Pentagon Axes JEDI Contract, To Recompete Cloud Efforts

The Department of Defence announced today that it had cancelled solicitations for the $10 billion Joint Enterprise Defense Infrastructure (JEDI) Cloud, and has “initiated contract termination procedures”. Alongside the cancellation of the JEDI Request for Proposals, the Pentagon also announced that it is now seeking proposals for the Joint Warfighter Cloud Capability (JWCC), a multi-cloud, multi-vendor contract.

In the announcement, the Pentagon said that JEDI Cloud no longer met its needs, citing “evolving requirements, increased cloud conversancy, and industry advances”. John Sherman, acting DoD Chief Information Officer said that:

“JEDI was developed at a time when the Department’s needs were different and both the CSPs technology and our cloud conversancy was less mature. In light of new initiatives like JADC2 and AI and Data Acceleration (ADA), the evolution of the cloud ecosystem within DoD, and changes in user requirements to leverage multiple cloud environments to execute mission, our landscape has advanced and a new way-ahead is warranted to achieve dominance in both traditional and non-traditional warfighting domains.”

The Pentagon says that it will be seeking proposals from “a limited number of sources” for Joint Warfighter Cloud Capability, namely Microsoft Corporation and Amazon Web Services, due to available market research indicating that the two companies are the only cloud service providers (CSPs) capable of meeting JWCC requirements, However, it adds that it will “immediately engage with industry and continue its market research to determine whether any other U.S.-based hyperscale CSPs can also meet the DoD’s requirements”, entering negotiations should they be found to do so.

The cancellation of JEDI is an abrupt end to the program, which sparked a legal battle between Microsoft and Amazon following the former’s victory in October 2019. Amazon filed a protest a month later alleging political interference, claiming that then-President Donald Trump’s personal dislike for Jeff Bezos, CEO of Amazon at the time, had resulted in the contract going to Microsoft.

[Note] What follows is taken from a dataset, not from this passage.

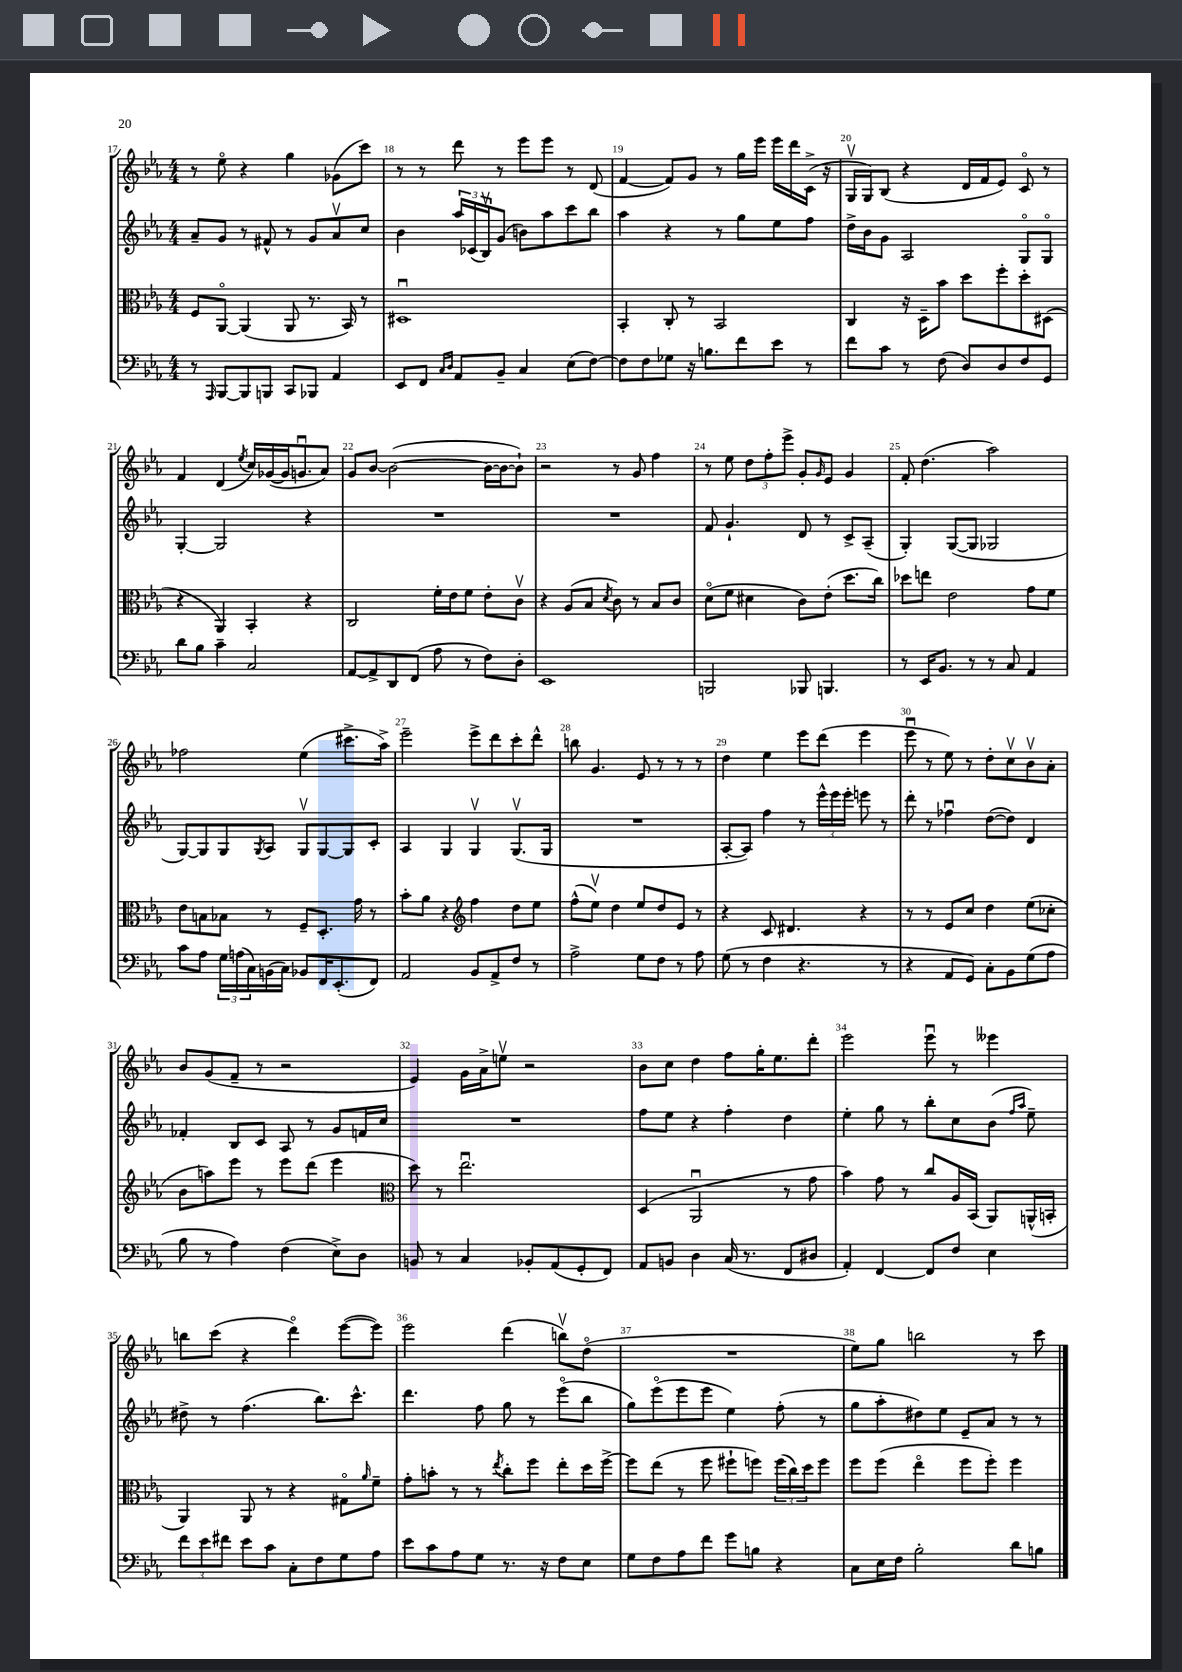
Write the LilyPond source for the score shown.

While the DoD inspector-general found no evidence of political interference, it also stated that it was not able to fully review the matter due to limited cooperation from White House officials, and the Court of Federal Claims ruled in April that Amazon’s protest would be heard.

A US Army soldier tests out an Integrated Visual Augmentation System (IVAS) headset, based on Microsoft’s HoloLens technology (US Army)

Microsoft’s President for US Regulated Industries, Toni Townes-Whitley, said in a blog post that Microsoft respected and accepted the decision to “move forward on a different path to secure mission-critical technology”, saying:

“It’s clear the DoD trusts Microsoft and our technology, and we’re confident that we’ll continue to be successful as the DoD selects partners for new work. Their decision today doesn’t change the fact that not once, but twice, after careful review by professional procurement staff, the DoD decided that Microsoft and our technology best met their needs. It doesn’t change the DoD Inspector General’s finding that there was no evidence of interference in the procurement process. And it doesn’t change the fact that the DoD and other federal agencies – indeed, large enterprises worldwide – select Microsoft to support their cloud computing and digital transformation needs on a regular basis. Even though we couldn’t work directly with the DoD on JEDI while the protest was in the courts, the investments we’ve continued to make in support of the contract requirements ensure that Microsoft will be an even stronger competitor for future contracts. Microsoft now has the broadest range of cloud innovation across U.S. government data classifications, from the cloud to the tactical edge to outer space.

What matters now is the way forward, as the DoD has a critical unmet need to bring the power of cloud and AI to our men and women in uniform, modernizing technology infrastructure and platform services technology. We stand ready to support the DoD as they work through their next steps and its new cloud computing solicitation plans.”

In response to a request for comment by Overt Defense, an Amazon Web Services spokesperson said:

We understand and agree with the DoD’s decision. Unfortunately, the contract award was not based on the merits of the proposals and instead was the result of outside influence that has no place in government procurement. Our commitment to supporting our nation’s military and ensuring that our warfighters and defense partners have access to the best technology at the best price is stronger than ever. We look forward to continuing to support the DoD’s modernization efforts and building solutions that help accomplish their critical missions.

In a call with reporters, acting Pentagon Chief Information Officer John Sherman said that the Pentagon is still estimating the maximum value of the JWCC contract, although it is expected to be in the multi-billions. JWCC was described as “a bridge to our longer term approach”, with a contract duration of five years to JEDI’s 10, of which three years will be the performance base period and the remaining two one-year option periods. Direct rewards are expected to be made by April 2022, with a broader competition launched as soon as 2025.